I have a web app. If i make a change to the database not using the application (command line), my entities dont show this change.
Is there a way I can make the entities aware that the data has changed and they need to update?
I have a web app. If i make a change to the database not using the application (command line), my entities dont show this change.
Is there a way I can make the entities aware that the data has changed and they need to update?
Although probably not the most elegant solution, you could try calling refresh()
on the entity manager. See this answer: Java JPA - Sync Database and Entity
Alternatively, you could use pessimistic locks to prevent the data changing unexpectedly while using your entities.
JPA is not a database observer, as well as the underlying JDBC isn't one.
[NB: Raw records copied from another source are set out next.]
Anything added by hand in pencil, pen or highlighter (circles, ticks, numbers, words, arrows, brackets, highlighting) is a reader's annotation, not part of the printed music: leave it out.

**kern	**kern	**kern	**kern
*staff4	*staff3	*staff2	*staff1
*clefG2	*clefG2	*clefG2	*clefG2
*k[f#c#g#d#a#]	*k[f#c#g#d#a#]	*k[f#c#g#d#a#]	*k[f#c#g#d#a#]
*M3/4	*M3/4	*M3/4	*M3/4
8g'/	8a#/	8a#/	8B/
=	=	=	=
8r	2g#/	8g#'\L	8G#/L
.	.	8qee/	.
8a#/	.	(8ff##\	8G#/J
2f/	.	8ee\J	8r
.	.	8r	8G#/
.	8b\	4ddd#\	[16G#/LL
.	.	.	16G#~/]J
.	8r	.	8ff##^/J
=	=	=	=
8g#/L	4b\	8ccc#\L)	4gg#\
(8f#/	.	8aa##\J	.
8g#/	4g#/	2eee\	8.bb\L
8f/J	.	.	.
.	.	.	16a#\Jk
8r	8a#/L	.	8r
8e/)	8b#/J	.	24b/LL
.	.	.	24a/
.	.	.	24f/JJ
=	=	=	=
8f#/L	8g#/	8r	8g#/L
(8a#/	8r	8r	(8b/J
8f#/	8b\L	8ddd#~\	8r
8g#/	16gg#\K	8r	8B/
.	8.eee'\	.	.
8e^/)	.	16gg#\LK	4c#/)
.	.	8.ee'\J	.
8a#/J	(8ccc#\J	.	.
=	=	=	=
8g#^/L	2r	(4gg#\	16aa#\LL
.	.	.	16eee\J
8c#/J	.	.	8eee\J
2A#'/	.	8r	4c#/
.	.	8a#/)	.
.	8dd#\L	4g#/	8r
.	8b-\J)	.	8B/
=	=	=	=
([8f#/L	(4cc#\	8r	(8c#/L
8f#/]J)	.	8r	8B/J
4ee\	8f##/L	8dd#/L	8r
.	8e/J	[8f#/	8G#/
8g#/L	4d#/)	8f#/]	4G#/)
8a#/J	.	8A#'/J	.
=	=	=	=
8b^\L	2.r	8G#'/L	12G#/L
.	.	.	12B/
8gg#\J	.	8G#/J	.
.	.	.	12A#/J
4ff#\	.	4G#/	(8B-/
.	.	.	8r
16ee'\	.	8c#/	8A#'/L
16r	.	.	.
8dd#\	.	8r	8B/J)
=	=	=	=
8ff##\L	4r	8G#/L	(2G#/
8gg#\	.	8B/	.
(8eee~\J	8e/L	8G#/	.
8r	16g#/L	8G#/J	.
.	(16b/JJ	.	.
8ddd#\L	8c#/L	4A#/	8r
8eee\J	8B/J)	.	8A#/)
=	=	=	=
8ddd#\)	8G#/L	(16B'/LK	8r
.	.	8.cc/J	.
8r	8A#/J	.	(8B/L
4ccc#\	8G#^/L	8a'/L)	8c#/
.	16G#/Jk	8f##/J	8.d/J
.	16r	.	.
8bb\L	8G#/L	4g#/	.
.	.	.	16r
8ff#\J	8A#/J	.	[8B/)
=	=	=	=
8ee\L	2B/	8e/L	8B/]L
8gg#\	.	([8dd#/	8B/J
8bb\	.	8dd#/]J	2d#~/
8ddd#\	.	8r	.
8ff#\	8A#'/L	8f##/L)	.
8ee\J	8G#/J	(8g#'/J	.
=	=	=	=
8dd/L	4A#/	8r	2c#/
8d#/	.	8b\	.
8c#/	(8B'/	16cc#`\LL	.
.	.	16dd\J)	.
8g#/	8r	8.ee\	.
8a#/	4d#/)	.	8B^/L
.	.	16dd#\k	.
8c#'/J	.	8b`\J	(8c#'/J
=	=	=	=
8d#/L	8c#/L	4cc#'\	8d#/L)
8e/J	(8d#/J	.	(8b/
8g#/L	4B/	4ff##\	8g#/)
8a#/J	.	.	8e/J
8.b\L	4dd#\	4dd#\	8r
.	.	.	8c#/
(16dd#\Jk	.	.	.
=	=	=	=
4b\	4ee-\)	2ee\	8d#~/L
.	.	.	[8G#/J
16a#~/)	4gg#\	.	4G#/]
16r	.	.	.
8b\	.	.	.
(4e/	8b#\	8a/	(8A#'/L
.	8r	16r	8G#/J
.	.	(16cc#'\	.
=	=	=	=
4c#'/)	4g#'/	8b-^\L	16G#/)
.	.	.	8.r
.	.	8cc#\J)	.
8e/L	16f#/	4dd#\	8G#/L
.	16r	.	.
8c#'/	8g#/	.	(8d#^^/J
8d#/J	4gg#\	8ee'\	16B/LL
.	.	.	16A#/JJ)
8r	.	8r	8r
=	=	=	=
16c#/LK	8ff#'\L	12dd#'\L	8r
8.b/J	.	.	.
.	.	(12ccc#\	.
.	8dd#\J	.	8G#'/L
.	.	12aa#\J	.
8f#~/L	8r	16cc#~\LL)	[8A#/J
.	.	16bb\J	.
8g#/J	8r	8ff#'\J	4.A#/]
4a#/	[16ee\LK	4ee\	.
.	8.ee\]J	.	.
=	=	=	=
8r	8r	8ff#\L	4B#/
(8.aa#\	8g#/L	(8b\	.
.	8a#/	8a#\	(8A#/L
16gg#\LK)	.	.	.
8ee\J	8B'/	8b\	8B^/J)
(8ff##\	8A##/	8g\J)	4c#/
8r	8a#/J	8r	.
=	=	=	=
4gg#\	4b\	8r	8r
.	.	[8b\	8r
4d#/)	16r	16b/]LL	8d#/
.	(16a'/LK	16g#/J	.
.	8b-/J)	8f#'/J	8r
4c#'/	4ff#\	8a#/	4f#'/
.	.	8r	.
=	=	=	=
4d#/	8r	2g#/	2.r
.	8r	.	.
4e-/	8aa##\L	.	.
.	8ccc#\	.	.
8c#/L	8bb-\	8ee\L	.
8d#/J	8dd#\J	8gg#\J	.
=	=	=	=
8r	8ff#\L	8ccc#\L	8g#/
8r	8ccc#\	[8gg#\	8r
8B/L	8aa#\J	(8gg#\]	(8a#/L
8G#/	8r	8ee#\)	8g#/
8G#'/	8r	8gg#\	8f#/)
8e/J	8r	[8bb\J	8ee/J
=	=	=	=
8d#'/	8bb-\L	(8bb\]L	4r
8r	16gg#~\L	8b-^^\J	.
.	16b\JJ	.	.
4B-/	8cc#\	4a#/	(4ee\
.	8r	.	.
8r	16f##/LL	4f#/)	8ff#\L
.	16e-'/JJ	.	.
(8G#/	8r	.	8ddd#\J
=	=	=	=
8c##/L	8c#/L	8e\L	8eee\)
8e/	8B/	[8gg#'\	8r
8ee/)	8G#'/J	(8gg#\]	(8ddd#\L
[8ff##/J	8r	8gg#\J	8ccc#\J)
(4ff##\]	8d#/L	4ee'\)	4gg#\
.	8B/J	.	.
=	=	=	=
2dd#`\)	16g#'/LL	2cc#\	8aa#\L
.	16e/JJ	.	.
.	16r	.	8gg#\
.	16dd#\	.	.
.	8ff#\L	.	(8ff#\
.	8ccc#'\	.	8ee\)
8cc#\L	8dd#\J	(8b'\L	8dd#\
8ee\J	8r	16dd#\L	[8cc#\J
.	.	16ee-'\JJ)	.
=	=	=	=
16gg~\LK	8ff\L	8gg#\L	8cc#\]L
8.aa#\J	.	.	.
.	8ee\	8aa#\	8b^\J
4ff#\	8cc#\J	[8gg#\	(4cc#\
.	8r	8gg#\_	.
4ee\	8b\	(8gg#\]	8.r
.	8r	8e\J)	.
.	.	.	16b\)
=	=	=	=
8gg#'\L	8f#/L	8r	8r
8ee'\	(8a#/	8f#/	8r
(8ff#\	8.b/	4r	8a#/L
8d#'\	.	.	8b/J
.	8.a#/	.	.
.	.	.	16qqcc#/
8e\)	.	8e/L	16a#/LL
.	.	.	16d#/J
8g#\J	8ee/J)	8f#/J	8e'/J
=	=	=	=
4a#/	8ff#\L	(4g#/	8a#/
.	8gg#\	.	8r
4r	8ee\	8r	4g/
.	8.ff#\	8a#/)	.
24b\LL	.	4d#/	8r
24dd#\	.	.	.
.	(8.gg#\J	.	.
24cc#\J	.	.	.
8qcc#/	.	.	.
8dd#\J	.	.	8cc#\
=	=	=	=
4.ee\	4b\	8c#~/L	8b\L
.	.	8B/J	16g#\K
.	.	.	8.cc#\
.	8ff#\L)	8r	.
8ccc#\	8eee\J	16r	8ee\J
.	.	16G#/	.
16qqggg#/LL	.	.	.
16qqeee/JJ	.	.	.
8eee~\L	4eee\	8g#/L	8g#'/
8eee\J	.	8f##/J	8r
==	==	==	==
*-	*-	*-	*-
There is no method of being notified from the database server that some of your entities contain old or inexistent data. The only way of knowing is refreshing or trying to commit the current transaction.
Your problem is that you are using resource-local transaction type. You are obliged to design your transaction begin() and commit() - technically named transaction demarcation. If the EntityManager is held too long it can lead to stale data - like in your complaint - or even memory leaks and poor performance. You have to work out your own transaction management policy.
On the other hand, you can spare the headache by developing for an application server like GlassFish, a JTA transaction type will be created for a thread-safe EntityManager which is typically injected by the server. Thus you are saved all the transaction plumbing.
My argument refers to the JSR-317 JPA specification following quotation from page 294:
A new persistence context begins when the container-managed entity manager is invoked in the scope of an active JTA transaction ... The persistence context is created and then associated with the JTA transaction. The persistence context ends when the associated JTA transaction commits or rolls back, and all entities that were managed by the EntityManager become detached.
Please refer to my answer in this post for the steps to setup a JTA transaction type in GlassFish.
In case you need to give priority to DB updates done outside your application over updates in your current EntityManager - meaning JTA transaction - operations. Then use EntityManager.refresh() method which discards your current non-finished transaction operations till the refresh() call and resorts to the DB latest state.